**Things to do:**
1/ According to the voice command excerpt, is each statement true? Answer yes or no for each, quoting the words that decide it. (a) The app checks whether a parameter named voiceCommandName exists in the QueryString. (b) Handling the invoking event requires overriding the OnNavigatedFrom handler. (c) The voiceCommandName parameter corresponds to the Command Name parameter specified in the VCD file.
2/ Copy the voice command excerpt from "Handling Invoked Voice" to "override OnNavigatedTo handler.".
3/ In the voice command excerpt, what does NavigationContext hold?

**Text excerpt:**
=-=-=-=-=

Handling Invoked Voice Commands

Now, we'll have to handle the event when a voice command invokes the app. For that we need to override OnNavigatedTo handler.

protected override void OnNavigatedTo(System.Windows.Navigation.NavigationEventArgs e)
{
base.OnNavigatedTo(e);
//implementation followed
}

First we need to check check if the navigation to this page is due to a Voice Command. We do this by checking if a parameter named voiceCommandName exists in the QueryString. This corresponds to the Command Name parameter we specified in the VCD file.

if (NavigationContext.QueryString.ContainsKey("voiceCommandName"))
{
//Write code to take actions depending on voice command
}

if there exists such parameter, it contains the name of the Voice Command which caused navigation to the page. So we can write cases for different Voice Commands we had registered for

if (NavigationContext.QueryString.ContainsKey("voiceCommandName"))
{
// If so, get the name of the voice command.
string voiceCommandName = NavigationContext.QueryString["voiceCommandName"];
 
// Define app actions for each voice command name.
switch (voiceCommandName)
{
case "Some case 1":
//Do required operation
break;
case "Some case 2":
//Do required operation
break;
default:
break;
}
}

Finally extract the parameters and perform required operations. This can be done by querying the parameters on NavigationContext which holds all the parameters regarding navigation.

string voiceCommandName = NavigationContext.QueryString["voiceCommandName"];
 
// Define app actions for each voice command name.
switch (voiceCommandName)

=-=-=-=-=

**Data shown:**
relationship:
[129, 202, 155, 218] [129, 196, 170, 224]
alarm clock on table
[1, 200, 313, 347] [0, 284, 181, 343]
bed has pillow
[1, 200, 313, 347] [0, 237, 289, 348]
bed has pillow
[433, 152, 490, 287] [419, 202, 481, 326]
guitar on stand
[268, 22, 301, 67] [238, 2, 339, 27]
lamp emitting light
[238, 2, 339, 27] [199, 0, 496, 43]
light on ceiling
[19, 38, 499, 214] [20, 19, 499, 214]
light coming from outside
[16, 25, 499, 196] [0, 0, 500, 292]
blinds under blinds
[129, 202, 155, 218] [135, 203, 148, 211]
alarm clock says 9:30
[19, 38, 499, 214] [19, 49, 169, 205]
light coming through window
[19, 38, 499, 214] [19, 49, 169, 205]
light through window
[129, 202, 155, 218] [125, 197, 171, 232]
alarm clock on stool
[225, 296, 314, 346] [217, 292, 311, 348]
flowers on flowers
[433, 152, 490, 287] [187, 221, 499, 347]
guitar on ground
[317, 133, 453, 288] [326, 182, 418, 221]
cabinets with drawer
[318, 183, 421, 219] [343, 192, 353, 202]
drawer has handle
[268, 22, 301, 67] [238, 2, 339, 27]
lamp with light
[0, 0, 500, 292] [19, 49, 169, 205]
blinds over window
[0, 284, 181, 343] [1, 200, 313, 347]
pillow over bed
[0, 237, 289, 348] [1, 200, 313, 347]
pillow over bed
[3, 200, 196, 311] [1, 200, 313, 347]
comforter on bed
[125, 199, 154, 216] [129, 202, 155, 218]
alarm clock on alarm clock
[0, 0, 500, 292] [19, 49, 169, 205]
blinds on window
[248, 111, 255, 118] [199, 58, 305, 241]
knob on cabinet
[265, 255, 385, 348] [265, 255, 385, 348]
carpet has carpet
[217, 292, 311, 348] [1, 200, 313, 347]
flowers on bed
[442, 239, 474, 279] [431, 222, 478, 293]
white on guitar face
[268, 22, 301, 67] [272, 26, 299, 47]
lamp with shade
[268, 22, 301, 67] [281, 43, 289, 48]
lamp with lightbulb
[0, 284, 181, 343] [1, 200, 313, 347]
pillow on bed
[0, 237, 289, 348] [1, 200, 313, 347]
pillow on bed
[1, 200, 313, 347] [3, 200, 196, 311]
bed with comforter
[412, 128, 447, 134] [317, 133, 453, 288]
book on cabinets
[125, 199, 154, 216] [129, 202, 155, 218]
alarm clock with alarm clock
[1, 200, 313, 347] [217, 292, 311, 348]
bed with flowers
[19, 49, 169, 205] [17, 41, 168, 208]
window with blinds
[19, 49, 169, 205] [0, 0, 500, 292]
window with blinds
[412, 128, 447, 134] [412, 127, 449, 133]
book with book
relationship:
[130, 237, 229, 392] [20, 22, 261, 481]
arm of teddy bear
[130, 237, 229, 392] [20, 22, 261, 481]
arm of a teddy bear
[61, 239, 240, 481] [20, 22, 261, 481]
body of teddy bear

=-=-=-=-=

**Your written answers:**
1/
(a) Yes: "We do this by checking if a parameter named voiceCommandName exists in the QueryString."
(b) No: "For that we need to override OnNavigatedTo handler."
(c) Yes: "This corresponds to the Command Name parameter we specified in the VCD file."

2/
Handling Invoked Voice Commands

Now, we'll have to handle the event when a voice command invokes the app. For that we need to override OnNavigatedTo handler.

3/ All the parameters regarding navigation.